Problem details: Reproduce every line of the records below, character for character, with nothing added or changed.

Material for this exercise:
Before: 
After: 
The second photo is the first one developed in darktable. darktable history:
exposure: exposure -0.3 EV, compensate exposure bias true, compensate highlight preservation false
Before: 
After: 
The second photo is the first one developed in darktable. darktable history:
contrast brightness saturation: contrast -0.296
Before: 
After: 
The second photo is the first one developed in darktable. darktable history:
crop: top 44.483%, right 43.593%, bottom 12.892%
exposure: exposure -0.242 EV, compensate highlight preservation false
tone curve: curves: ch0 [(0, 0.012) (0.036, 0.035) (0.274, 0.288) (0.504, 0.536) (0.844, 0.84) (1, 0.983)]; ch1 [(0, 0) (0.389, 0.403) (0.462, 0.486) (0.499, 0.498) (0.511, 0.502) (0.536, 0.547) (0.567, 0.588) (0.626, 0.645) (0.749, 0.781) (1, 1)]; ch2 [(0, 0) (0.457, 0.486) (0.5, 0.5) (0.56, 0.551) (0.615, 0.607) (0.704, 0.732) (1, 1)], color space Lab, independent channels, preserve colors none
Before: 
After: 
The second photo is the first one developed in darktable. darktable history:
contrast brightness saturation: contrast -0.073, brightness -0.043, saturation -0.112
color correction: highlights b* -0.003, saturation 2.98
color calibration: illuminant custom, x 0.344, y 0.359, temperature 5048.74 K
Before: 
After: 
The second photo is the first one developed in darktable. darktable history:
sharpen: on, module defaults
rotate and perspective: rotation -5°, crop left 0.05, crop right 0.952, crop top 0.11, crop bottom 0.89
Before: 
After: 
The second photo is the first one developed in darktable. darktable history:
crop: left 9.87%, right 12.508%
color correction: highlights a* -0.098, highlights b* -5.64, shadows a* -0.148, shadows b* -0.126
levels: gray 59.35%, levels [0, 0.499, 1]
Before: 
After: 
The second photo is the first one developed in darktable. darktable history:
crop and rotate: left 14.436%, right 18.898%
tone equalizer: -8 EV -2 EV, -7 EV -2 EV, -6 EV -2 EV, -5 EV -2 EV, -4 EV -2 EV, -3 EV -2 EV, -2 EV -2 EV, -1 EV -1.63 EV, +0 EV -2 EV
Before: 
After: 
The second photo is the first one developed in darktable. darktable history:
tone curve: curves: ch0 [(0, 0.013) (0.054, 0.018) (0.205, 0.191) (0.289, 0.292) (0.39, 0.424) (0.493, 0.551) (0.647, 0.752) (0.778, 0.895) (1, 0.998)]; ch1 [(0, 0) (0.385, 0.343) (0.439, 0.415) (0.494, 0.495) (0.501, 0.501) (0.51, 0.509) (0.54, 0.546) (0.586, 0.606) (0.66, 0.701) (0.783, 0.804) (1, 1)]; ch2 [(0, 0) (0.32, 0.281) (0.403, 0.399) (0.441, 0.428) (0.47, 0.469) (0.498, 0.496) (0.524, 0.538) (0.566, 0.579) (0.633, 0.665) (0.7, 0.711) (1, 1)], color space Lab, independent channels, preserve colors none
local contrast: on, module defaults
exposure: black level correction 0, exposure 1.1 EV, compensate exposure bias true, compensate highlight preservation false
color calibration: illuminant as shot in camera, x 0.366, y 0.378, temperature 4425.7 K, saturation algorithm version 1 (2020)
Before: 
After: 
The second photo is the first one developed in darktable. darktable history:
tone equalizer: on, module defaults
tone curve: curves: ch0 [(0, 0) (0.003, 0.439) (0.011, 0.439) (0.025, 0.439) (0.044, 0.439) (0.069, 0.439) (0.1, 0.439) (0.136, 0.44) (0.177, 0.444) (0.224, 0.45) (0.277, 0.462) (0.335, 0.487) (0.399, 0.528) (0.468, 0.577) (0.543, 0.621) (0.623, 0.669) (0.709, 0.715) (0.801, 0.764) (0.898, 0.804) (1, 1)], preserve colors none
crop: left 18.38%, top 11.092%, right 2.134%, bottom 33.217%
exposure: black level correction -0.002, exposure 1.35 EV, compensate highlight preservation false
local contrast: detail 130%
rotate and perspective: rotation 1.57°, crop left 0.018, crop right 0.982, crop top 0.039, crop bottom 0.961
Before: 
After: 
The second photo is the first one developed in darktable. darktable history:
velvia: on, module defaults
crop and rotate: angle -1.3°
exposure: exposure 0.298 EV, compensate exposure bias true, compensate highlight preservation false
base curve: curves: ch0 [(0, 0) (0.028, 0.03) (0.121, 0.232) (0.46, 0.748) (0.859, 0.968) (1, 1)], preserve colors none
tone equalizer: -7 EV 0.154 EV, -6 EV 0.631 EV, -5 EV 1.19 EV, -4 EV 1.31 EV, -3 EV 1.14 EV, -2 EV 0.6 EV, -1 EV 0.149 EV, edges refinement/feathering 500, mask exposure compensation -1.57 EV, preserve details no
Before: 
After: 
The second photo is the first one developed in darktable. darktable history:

Output of the task:
Before: 
After: 
The second photo is the first one developed in darktable. darktable history:
exposure: exposure -0.3 EV, compensate exposure bias true, compensate highlight preservation false
Before: 
After: 
The second photo is the first one developed in darktable. darktable history:
contrast brightness saturation: contrast -0.296
Before: 
After: 
The second photo is the first one developed in darktable. darktable history:
crop: top 44.483%, right 43.593%, bottom 12.892%
exposure: exposure -0.242 EV, compensate highlight preservation false
tone curve: curves: ch0 [(0, 0.012) (0.036, 0.035) (0.274, 0.288) (0.504, 0.536) (0.844, 0.84) (1, 0.983)]; ch1 [(0, 0) (0.389, 0.403) (0.462, 0.486) (0.499, 0.498) (0.511, 0.502) (0.536, 0.547) (0.567, 0.588) (0.626, 0.645) (0.749, 0.781) (1, 1)]; ch2 [(0, 0) (0.457, 0.486) (0.5, 0.5) (0.56, 0.551) (0.615, 0.607) (0.704, 0.732) (1, 1)], color space Lab, independent channels, preserve colors none
Before: 
After: 
The second photo is the first one developed in darktable. darktable history:
contrast brightness saturation: contrast -0.073, brightness -0.043, saturation -0.112
color correction: highlights b* -0.003, saturation 2.98
color calibration: illuminant custom, x 0.344, y 0.359, temperature 5048.74 K
Before: 
After: 
The second photo is the first one developed in darktable. darktable history:
sharpen: on, module defaults
rotate and perspective: rotation -5°, crop left 0.05, crop right 0.952, crop top 0.11, crop bottom 0.89
Before: 
After: 
The second photo is the first one developed in darktable. darktable history:
crop: left 9.87%, right 12.508%
color correction: highlights a* -0.098, highlights b* -5.64, shadows a* -0.148, shadows b* -0.126
levels: gray 59.35%, levels [0, 0.499, 1]
Before: 
After: 
The second photo is the first one developed in darktable. darktable history:
crop and rotate: left 14.436%, right 18.898%
tone equalizer: -8 EV -2 EV, -7 EV -2 EV, -6 EV -2 EV, -5 EV -2 EV, -4 EV -2 EV, -3 EV -2 EV, -2 EV -2 EV, -1 EV -1.63 EV, +0 EV -2 EV
Before: 
After: 
The second photo is the first one developed in darktable. darktable history:
tone curve: curves: ch0 [(0, 0.013) (0.054, 0.018) (0.205, 0.191) (0.289, 0.292) (0.39, 0.424) (0.493, 0.551) (0.647, 0.752) (0.778, 0.895) (1, 0.998)]; ch1 [(0, 0) (0.385, 0.343) (0.439, 0.415) (0.494, 0.495) (0.501, 0.501) (0.51, 0.509) (0.54, 0.546) (0.586, 0.606) (0.66, 0.701) (0.783, 0.804) (1, 1)]; ch2 [(0, 0) (0.32, 0.281) (0.403, 0.399) (0.441, 0.428) (0.47, 0.469) (0.498, 0.496) (0.524, 0.538) (0.566, 0.579) (0.633, 0.665) (0.7, 0.711) (1, 1)], color space Lab, independent channels, preserve colors none
local contrast: on, module defaults
exposure: black level correction 0, exposure 1.1 EV, compensate exposure bias true, compensate highlight preservation false
color calibration: illuminant as shot in camera, x 0.366, y 0.378, temperature 4425.7 K, saturation algorithm version 1 (2020)
Before: 
After: 
The second photo is the first one developed in darktable. darktable history:
tone equalizer: on, module defaults
tone curve: curves: ch0 [(0, 0) (0.003, 0.439) (0.011, 0.439) (0.025, 0.439) (0.044, 0.439) (0.069, 0.439) (0.1, 0.439) (0.136, 0.44) (0.177, 0.444) (0.224, 0.45) (0.277, 0.462) (0.335, 0.487) (0.399, 0.528) (0.468, 0.577) (0.543, 0.621) (0.623, 0.669) (0.709, 0.715) (0.801, 0.764) (0.898, 0.804) (1, 1)], preserve colors none
crop: left 18.38%, top 11.092%, right 2.134%, bottom 33.217%
exposure: black level correction -0.002, exposure 1.35 EV, compensate highlight preservation false
local contrast: detail 130%
rotate and perspective: rotation 1.57°, crop left 0.018, crop right 0.982, crop top 0.039, crop bottom 0.961
Before: 
After: 
The second photo is the first one developed in darktable. darktable history:
velvia: on, module defaults
crop and rotate: angle -1.3°
exposure: exposure 0.298 EV, compensate exposure bias true, compensate highlight preservation false
base curve: curves: ch0 [(0, 0) (0.028, 0.03) (0.121, 0.232) (0.46, 0.748) (0.859, 0.968) (1, 1)], preserve colors none
tone equalizer: -7 EV 0.154 EV, -6 EV 0.631 EV, -5 EV 1.19 EV, -4 EV 1.31 EV, -3 EV 1.14 EV, -2 EV 0.6 EV, -1 EV 0.149 EV, edges refinement/feathering 500, mask exposure compensation -1.57 EV, preserve details no
Before: 
After: 
The second photo is the first one developed in darktable. darktable history:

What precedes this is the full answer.